- Born: April 5, 1893 United States
- Died: August 1976 (aged 83) United States

= Lois de Lafayette Washburn =

American fascist (1893–1976)

Lois de Lafayette Washburn (April 5, 1893 – 1976) was an American fascist and the founder of antisemitic groups in Chicago and Tacoma, Washington. She signed her letters "T.N.T."

==Early life==
She claimed to be a descendant of General Lafayette, the French aide to George Washington.

==Political career==
She founded antisemitic groups in Chicago and Tacoma, Washington. She also acted as the executive secretary of Donald Shea's National Gentile League.

In 1936 she founded the Crusaders for Economic Liberty in Chicago with George W. Christians. She also helped establish the American Gentile Protective Association of Chicago.

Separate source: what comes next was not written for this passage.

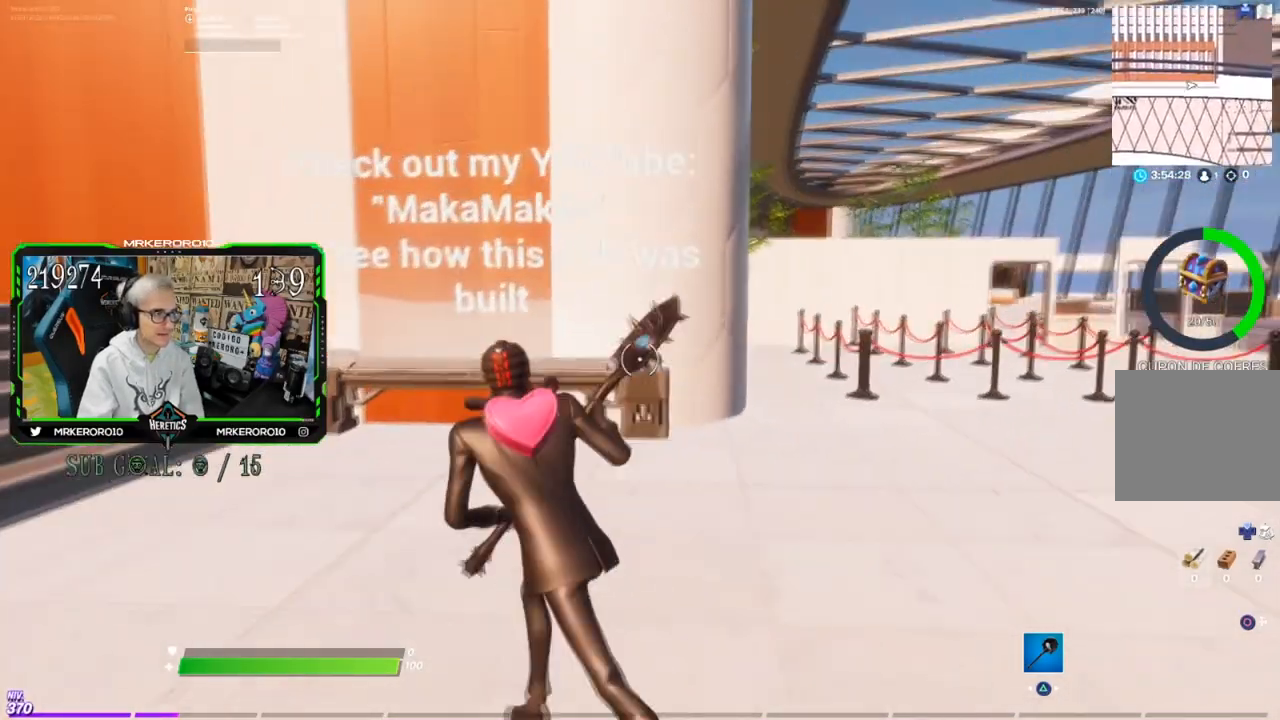
{"buttons": [], "left_stick": "up-left", "right_stick": "center", "events": []}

In a letter to a friend she observed that, "First it is necessary to drag these brigand Jews by the hair of the head … and place them before a firing squad, since death is the penalty for high treason. Then we will proceed to set up William Dudley Pelley's Christian Commonwealth".

While on trial with seditionists in 1944 during the Brown Scare, she gave a Nazi salute from the court steps. She appeared at one hearing in her nightie, claiming the jail guards had deliberately stolen her clothes. She made political statements and laughed at inappropriate moments.